Material provided Block Start

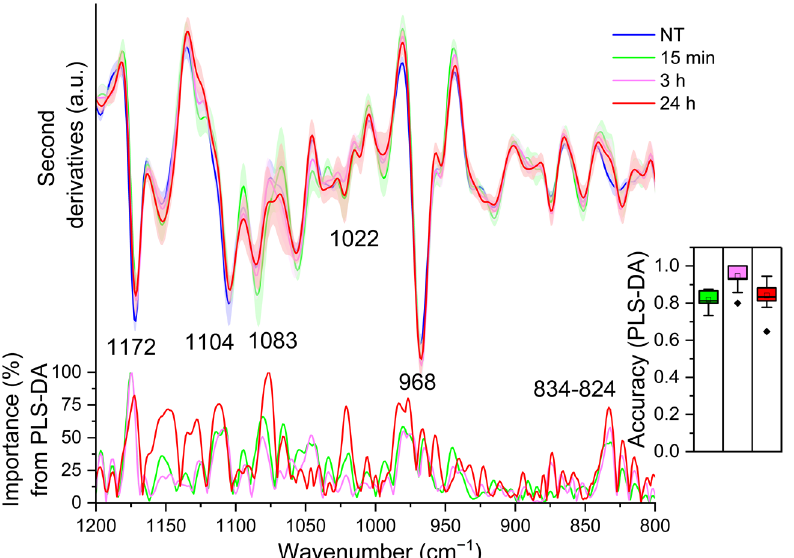
Figure 4. Mean second derivative spectra in the 1200–800 cm − 1 range of TDM cells before (0 h) and at different time points of LPS treatment. Standard deviation has also been displayed as a shadowed area. Below, the wavenumber importance for PLS-DA discrimination performed in the 1200–800 cm − 1 spectral range is shown. The PLS-DA discrimination accuracy has been also reported in the inset. Box plot is given as in Figure 1.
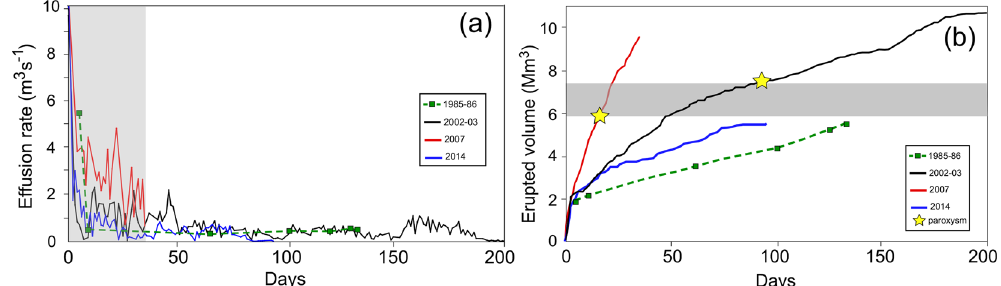
Figure 3. ( a ) Comparison between the effusion rate trends relative to the 1985 (dashed green), 2003 (black), 2007 (red) and 2014 (blue) eruptions. The shaded gray area represents the exponentially decreasing trend of the first 35 days. ( b ) Cumulative volumes for the same eruptions. The gray line represents the threshold of 6.5 ± 1 × 10 6 m 3 of erupted lava, after which the paroxysmal explosions (yellow stars) occurred in 2003 and 2007, at 15 and 90 days from the eruption onset,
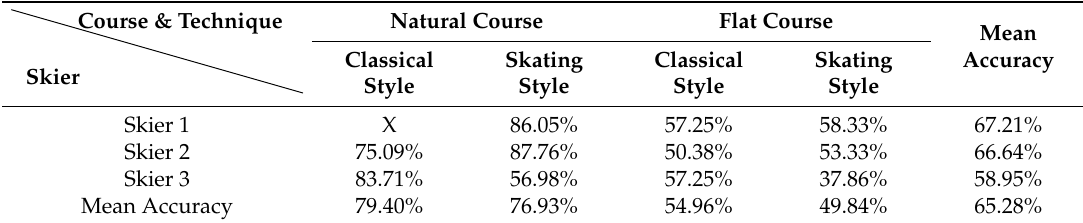
Table 16. Classification accuracies for the first three skiers using the k-nearest neighbors machine learning model when a leave-one-out type of testing is performed using the sports biomechanics configuration of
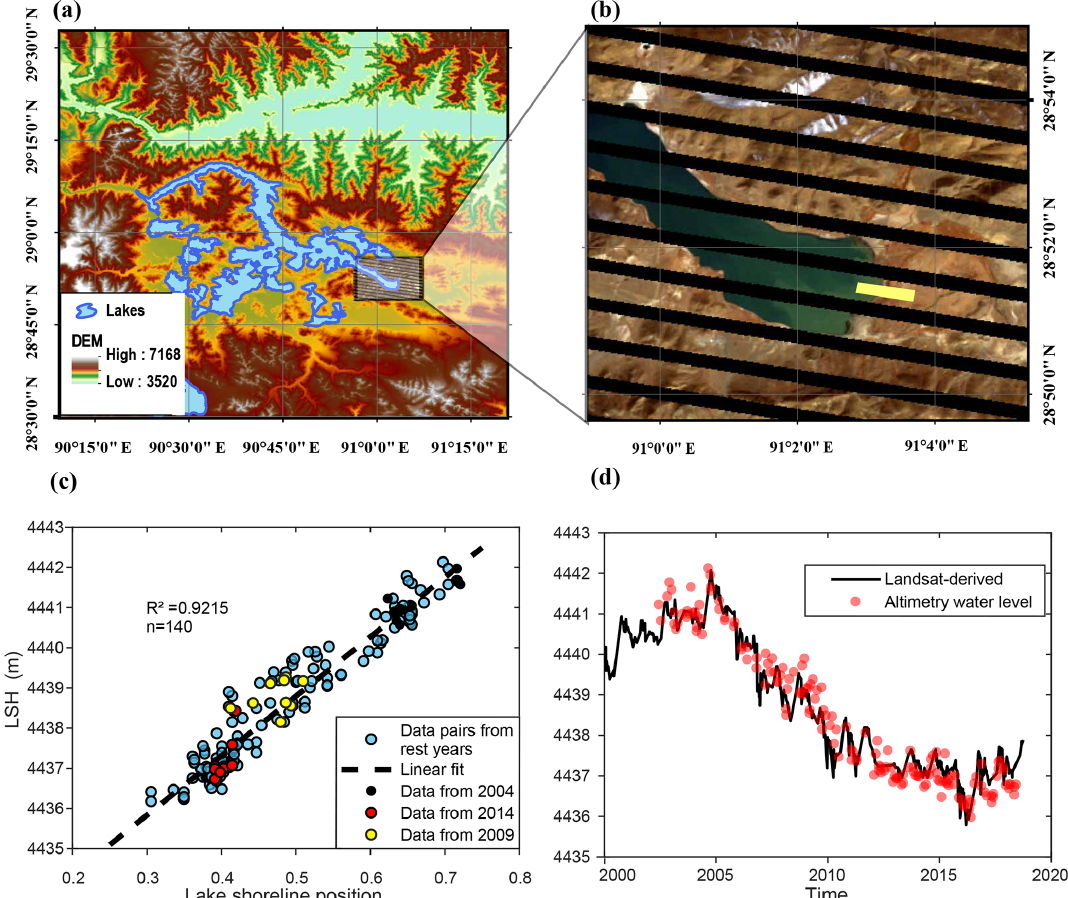
Figure 4. (a) Yamzhog Yumco and its surroundings. The DEM was extracted from the SRTM Global 90m DEM product (Jarvis et al., 2008). (b) Region of interest (ROI, yellow area) selected from a Landsat 7 ETM + image for detecting changes in lake shoreline (black areas represent gaps in the image). (c) Linear regression of lake shoreline positions that are represented by water area ratios in the ROI and altimetry water levels for Yamzhog Yumco. (d) Landsat-derived water levels and altimetry water levels for Yamzhog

Material provided Block End

Go from the first line of the listing to the line holding "Table 16. Classification" and, please, transcribe those lines exactly, both included, with no pictures.

Figure 4. Mean second derivative spectra in the 1200–800 cm − 1 range of TDM cells before (0 h) and at different time points of LPS treatment. Standard deviation has also been displayed as a shadowed area. Below, the wavenumber importance for PLS-DA discrimination performed in the 1200–800 cm − 1 spectral range is shown. The PLS-DA discrimination accuracy has been also reported in the inset. Box plot is given as in Figure 1.
Figure 3. ( a ) Comparison between the effusion rate trends relative to the 1985 (dashed green), 2003 (black), 2007 (red) and 2014 (blue) eruptions. The shaded gray area represents the exponentially decreasing trend of the first 35 days. ( b ) Cumulative volumes for the same eruptions. The gray line represents the threshold of 6.5 ± 1 × 10 6 m 3 of erupted lava, after which the paroxysmal explosions (yellow stars) occurred in 2003 and 2007, at 15 and 90 days from the eruption onset,
Table 16. Classification accuracies for the first three skiers using the k-nearest neighbors machine learning model when a leave-one-out type of testing is performed using the sports biomechanics configuration of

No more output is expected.